Çok yanlış yerlere çekilip, cemaat, zümre ya da parti çıkarları için kullanılabileceğine tanık olduğumuz için bir uyarı ile başlayalım;
Bu yazı bu ülkenin Başbakanının şahsını hedef alan bir yazı değildir; bilakis bu satırların sahibi Başbakanın bir çok özelliğinin diğer lider ya da lider adaylarından çok daha ileride olduğuna inanır. Lakin konumuz bu değil.
Bu yazı bu ülkenin Başbakanının 28 yıldır şampiyonluk özlemiyle kavrulan milyonlarca Trabzonsporlunun anasının ak sütü gibi hak ettiği şampiyonluğunun elinden “çalınmasında” dolaylı ya da direkt olarak etki etmesine duyulan bir tepki yazısıdır.
Bu yazı şu ya da bu parti, Trabzonsporun çalınan şampiyonluğu sonrası ortaya çıkan durumdan “siyasi rant” çıkarsın diye de yazılmadı, kim ki Trabzonspor aidiyeti ve sevgisi üzerinden rant yaratmaya çalışır, dünyanın laneti üzerine olsun! Tıpkı malum takım üzerinden yaratanlar gibi!
Yaşanan büyük haksızlıklar zincirini ve bu zincirin son halkasının adı her türlü şaibeye karışmış bir takımın boynuna şampiyonluk halkası olarak takılmasını vicdan sahibi hiç kimse kabul edememiş, “halkalı takım”ın çalıntı ürünü şampiyonluğuna kendilerinden başka kimse saygı göstermemiş, ülkenin pek çok köşesinde tarihte eşi görülmemiş şekilde kutlamalar tepki toplamış ve şiddet olayları yaşanmıştır. Bunun anlamı şudur; herkes her şeyin farkındadır!
İktidar partisinin kurmayları, Trabzon ve diğer şehirlerdeki göstericiler arasında hiç de azımsanmayacak ölçüde başörtülü – türbanlı kardeşimizin olduğunu görerek, Trabzonspor algısının ne tür bir “değer” taşıdığını da yeniden değerlendirerek muhtemel bir seçim yenilgisinin nedenleri hakkında fikir sahibi olabilirler.

* [İş Emri A]: Trabzonspor yazısında "Bu yazı bu ülkenin Başbakanının 28" sözcüklerinin geçtiği yerden başlayıp "üzerinden yaratanlar gibi!" sözcüklerinden sonra durarak o bölümü olduğu gibi geri verir misiniz?
Metin ile kayıtlar arasında hiçbir bağlantı yoktur.

* [Sağlanan Veriler]:

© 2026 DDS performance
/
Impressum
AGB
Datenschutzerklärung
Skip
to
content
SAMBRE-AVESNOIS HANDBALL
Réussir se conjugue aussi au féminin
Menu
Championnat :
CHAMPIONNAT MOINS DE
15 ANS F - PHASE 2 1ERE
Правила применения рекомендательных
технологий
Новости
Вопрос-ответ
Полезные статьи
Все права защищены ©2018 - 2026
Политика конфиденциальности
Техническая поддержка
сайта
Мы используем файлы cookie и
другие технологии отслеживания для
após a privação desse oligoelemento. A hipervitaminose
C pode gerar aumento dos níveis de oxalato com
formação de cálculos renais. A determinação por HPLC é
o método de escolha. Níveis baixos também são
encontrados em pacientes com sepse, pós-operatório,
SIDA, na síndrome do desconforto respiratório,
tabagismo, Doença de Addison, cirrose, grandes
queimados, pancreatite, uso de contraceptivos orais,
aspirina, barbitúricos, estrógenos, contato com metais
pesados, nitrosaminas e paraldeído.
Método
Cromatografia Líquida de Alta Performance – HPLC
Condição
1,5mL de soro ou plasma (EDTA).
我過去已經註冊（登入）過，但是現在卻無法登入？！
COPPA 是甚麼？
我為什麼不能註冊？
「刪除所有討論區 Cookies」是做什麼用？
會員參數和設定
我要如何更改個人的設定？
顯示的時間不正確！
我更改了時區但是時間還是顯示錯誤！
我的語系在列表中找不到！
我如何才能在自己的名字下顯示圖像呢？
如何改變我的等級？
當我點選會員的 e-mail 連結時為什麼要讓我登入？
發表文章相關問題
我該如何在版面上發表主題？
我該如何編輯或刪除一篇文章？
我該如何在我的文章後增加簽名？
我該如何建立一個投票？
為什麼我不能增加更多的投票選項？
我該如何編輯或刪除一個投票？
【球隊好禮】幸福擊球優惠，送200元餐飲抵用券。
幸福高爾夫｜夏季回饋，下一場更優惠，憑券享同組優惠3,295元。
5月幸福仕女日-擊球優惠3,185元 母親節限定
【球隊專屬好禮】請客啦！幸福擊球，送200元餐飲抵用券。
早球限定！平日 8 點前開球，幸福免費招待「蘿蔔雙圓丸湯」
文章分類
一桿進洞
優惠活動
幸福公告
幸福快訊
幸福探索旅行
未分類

* [İş Emri B]: Kayıtların başından başlayıp "aspirina, barbitúricos, estrógenos, contato" ifadesini içeren satırdan sonra durarak yalnızca bu satırları, "Menu" yerine "Navigation" koyup geri kalan her şeyi değiştirmeden yeniden yazar mısınız?

* [Yanıt A]:
Bu yazı bu ülkenin Başbakanının 28 yıldır şampiyonluk özlemiyle kavrulan milyonlarca Trabzonsporlunun anasının ak sütü gibi hak ettiği şampiyonluğunun elinden “çalınmasında” dolaylı ya da direkt olarak etki etmesine duyulan bir tepki yazısıdır.
Bu yazı şu ya da bu parti, Trabzonsporun çalınan şampiyonluğu sonrası ortaya çıkan durumdan “siyasi rant” çıkarsın diye de yazılmadı, kim ki Trabzonspor aidiyeti ve sevgisi üzerinden rant yaratmaya çalışır, dünyanın laneti üzerine olsun! Tıpkı malum takım üzerinden yaratanlar gibi!

* [Yanıt B]:
© 2026 DDS performance
/
Impressum
AGB
Datenschutzerklärung
Skip
to
content
SAMBRE-AVESNOIS HANDBALL
Réussir se conjugue aussi au féminin
Navigation
Championnat :
CHAMPIONNAT MOINS DE
15 ANS F - PHASE 2 1ERE
Правила применения рекомендательных
технологий
Новости
Вопрос-ответ
Полезные статьи
Все права защищены ©2018 - 2026
Политика конфиденциальности
Техническая поддержка
сайта
Мы используем файлы cookie и
другие технологии отслеживания для
após a privação desse oligoelemento. A hipervitaminose
C pode gerar aumento dos níveis de oxalato com
formação de cálculos renais. A determinação por HPLC é
o método de escolha. Níveis baixos também são
encontrados em pacientes com sepse, pós-operatório,
SIDA, na síndrome do desconforto respiratório,
tabagismo, Doença de Addison, cirrose, grandes
queimados, pancreatite, uso de contraceptivos orais,
aspirina, barbitúricos, estrógenos, contato com metais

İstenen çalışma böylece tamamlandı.